CONGRESSFORKIDS.NET was designed to teach kids about the federal government. It's divided into sections covering independence, the Constitution, the legislative branch, executive branch, judicial branch, and elections. The site has plenty of governmental history and information, but it's a lot for kids to get through. Although it's clear CongressforKids.net tried to keep its pages pretty short -- most are just two or three paragraphs long -- some sections contain a lot of long pages (the election section has a whopping 14).

Is it any good?

Clicking through each section and reading the text of this site gets really boring, really fast. Truth be told, there isn't much on the site to hold kids' interest. Except for the promising opening page, in which excited voices encourage users to click on the Capitol to start, the site's cartoony graphics are really simple; some almost look like clip art. A couple of quizzes in the beginning of the site are interactive. But, once you click onward to tour the governmental system, many of the quizzes need to be printed out which isn't the most exciting use of technology.
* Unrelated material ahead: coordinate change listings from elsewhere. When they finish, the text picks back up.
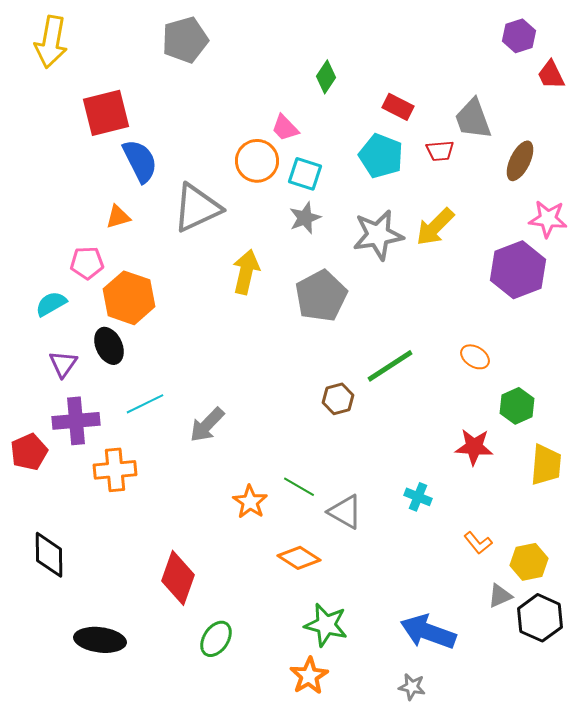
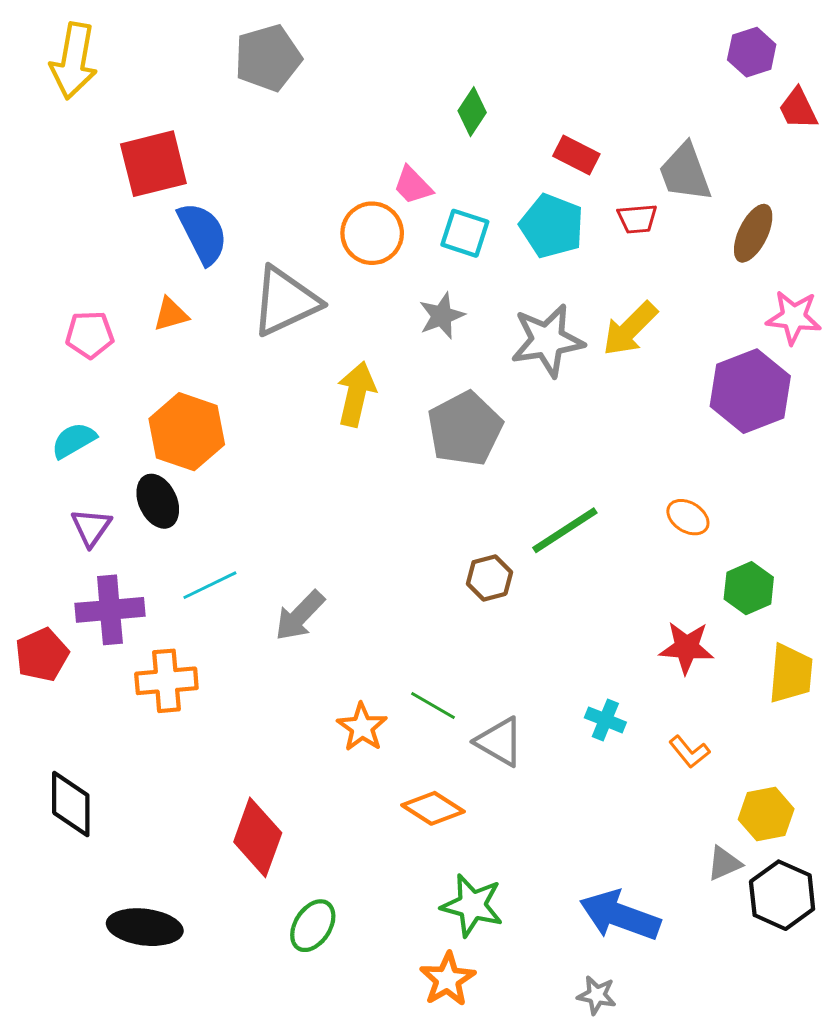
cyan square: (305, 174) -> (465, 233), moved
pink pentagon: (87, 263) -> (90, 335), moved
orange L-shape: (478, 543) -> (689, 752), moved

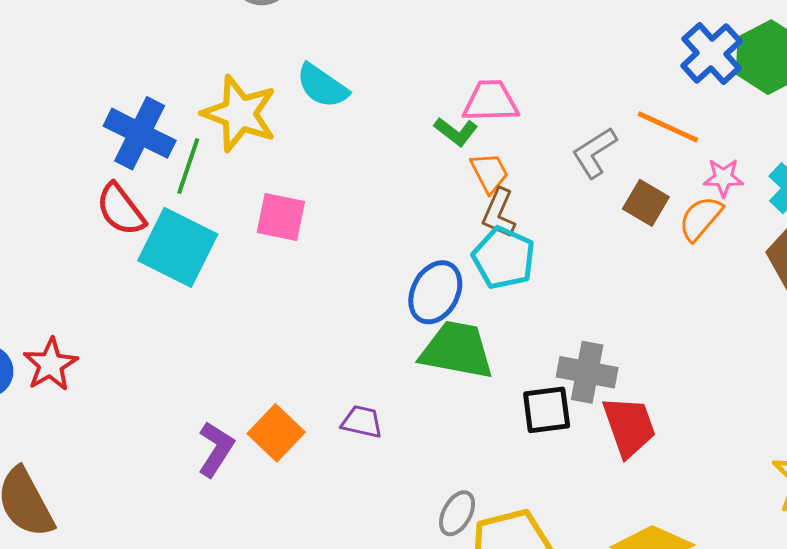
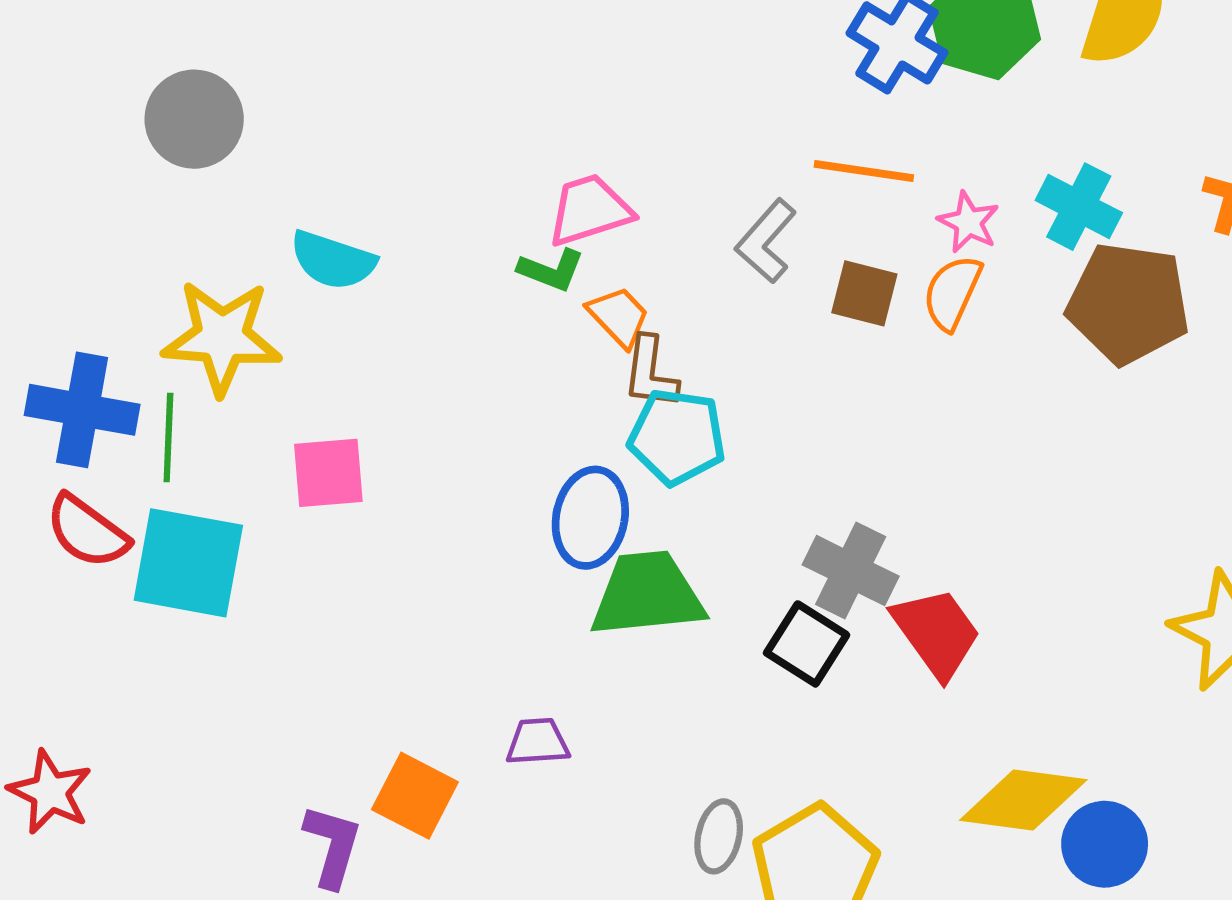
pink star: (723, 178) -> (968, 222), turned -30
gray cross: (587, 372) -> (851, 571), turned 32
black square: (547, 410) -> (807, 644), turned -34

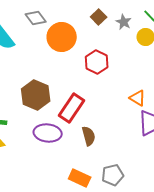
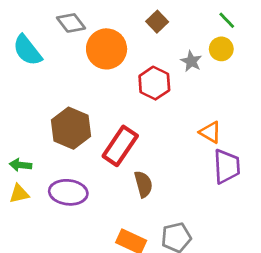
gray star: (124, 22) -> (191, 61), moved
purple ellipse: (48, 133) -> (68, 192), moved

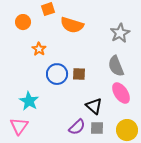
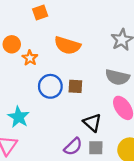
orange circle: (23, 22) -> (12, 44), moved
orange semicircle: (72, 25) -> (67, 45), moved
gray semicircle: (116, 66) -> (117, 77), turned -55

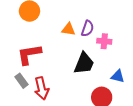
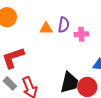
black trapezoid: (84, 63) -> (69, 83), moved

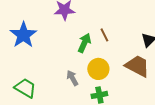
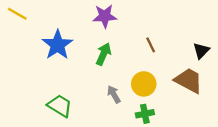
green arrow: (84, 43) -> (103, 54), moved

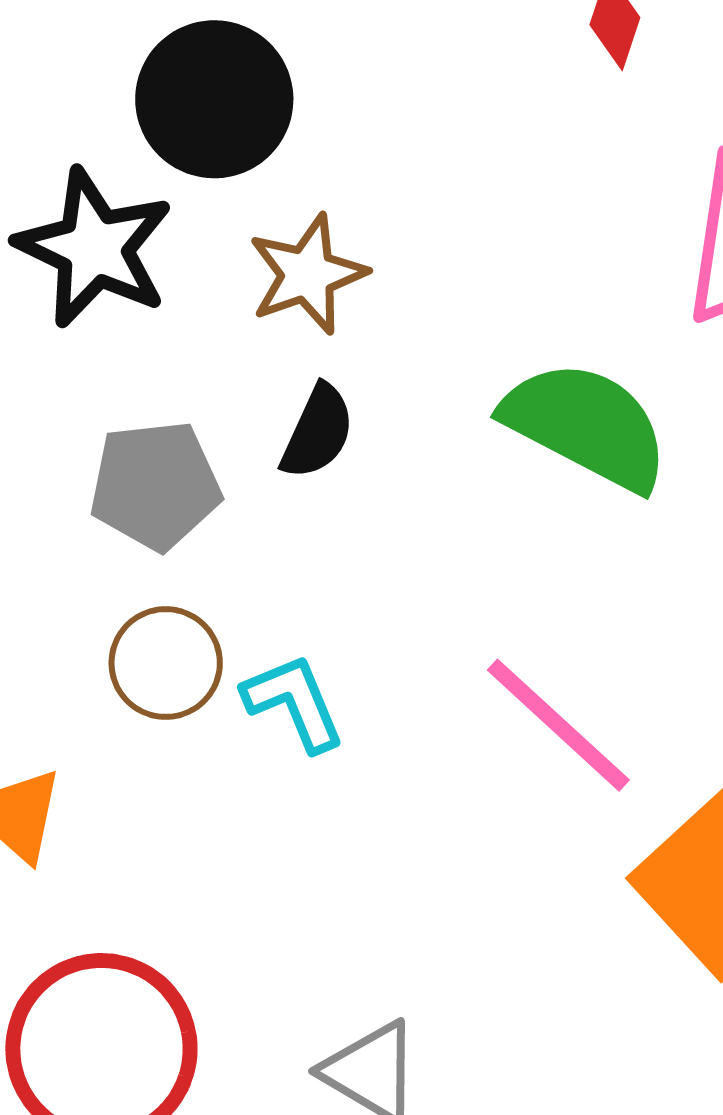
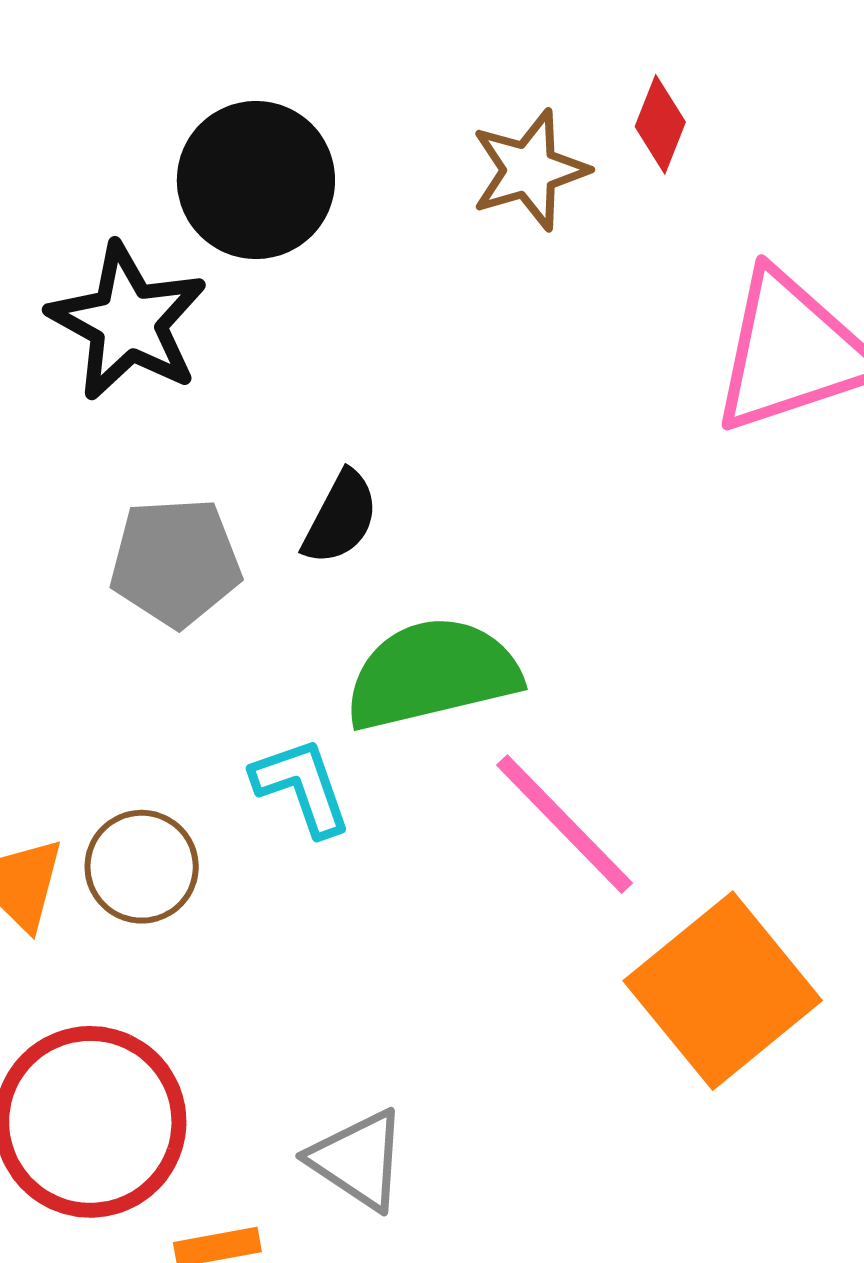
brown star: (307, 274) -> (529, 170), moved
green semicircle: (586, 425) -> (432, 674), moved, turned -44
brown circle: (166, 663) -> (142, 867), moved

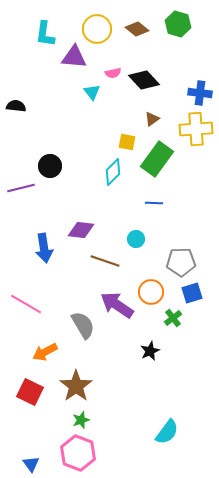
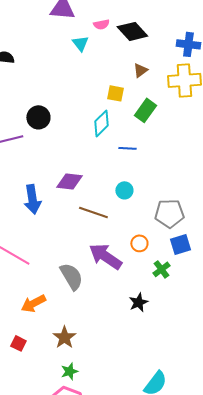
green rectangle: (157, 159) -> (145, 110), size x0.7
blue line: (154, 203) -> (127, 148), moved
orange circle: (151, 292) -> (139, 243), size x0.7
brown star: (76, 386) -> (64, 337), size x0.7
red square: (30, 392) -> (18, 343), size x0.6

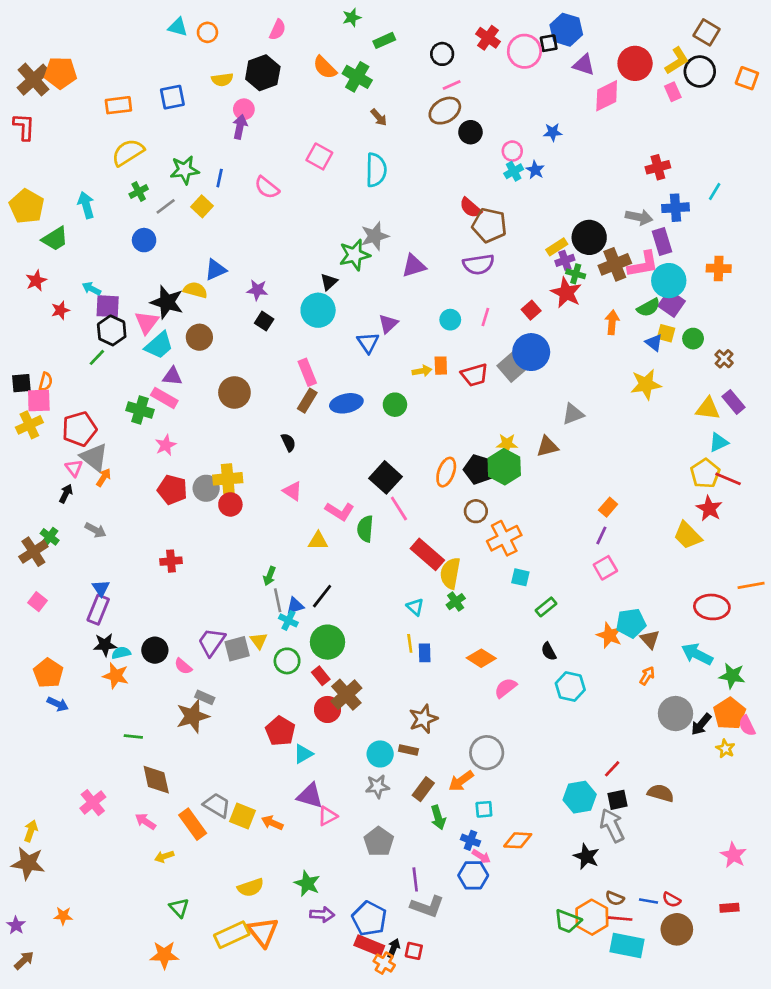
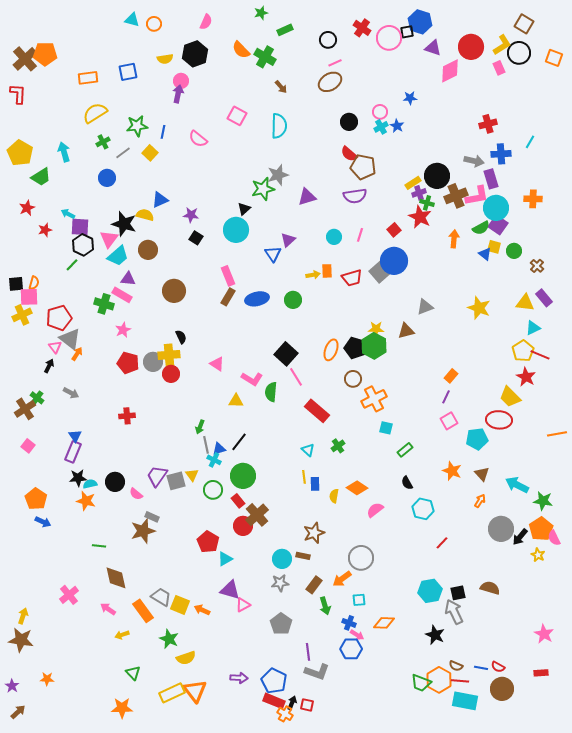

The whole site kind of feels like a book that was made into a Web site. To get kids giddy about the government, CongressForKids.net really needs to pump up its fun factor.

Talk to your kids about ...

  • Families can talk about finding reliable information on the Web. Why is a site created by an educational professional better to go to than a site you just come across during a search? How can you tell if you can trust what you're reading on a site? Families can also talk about why it's important to learn about the government. Why do you need to know how laws are made? How does the government affect you?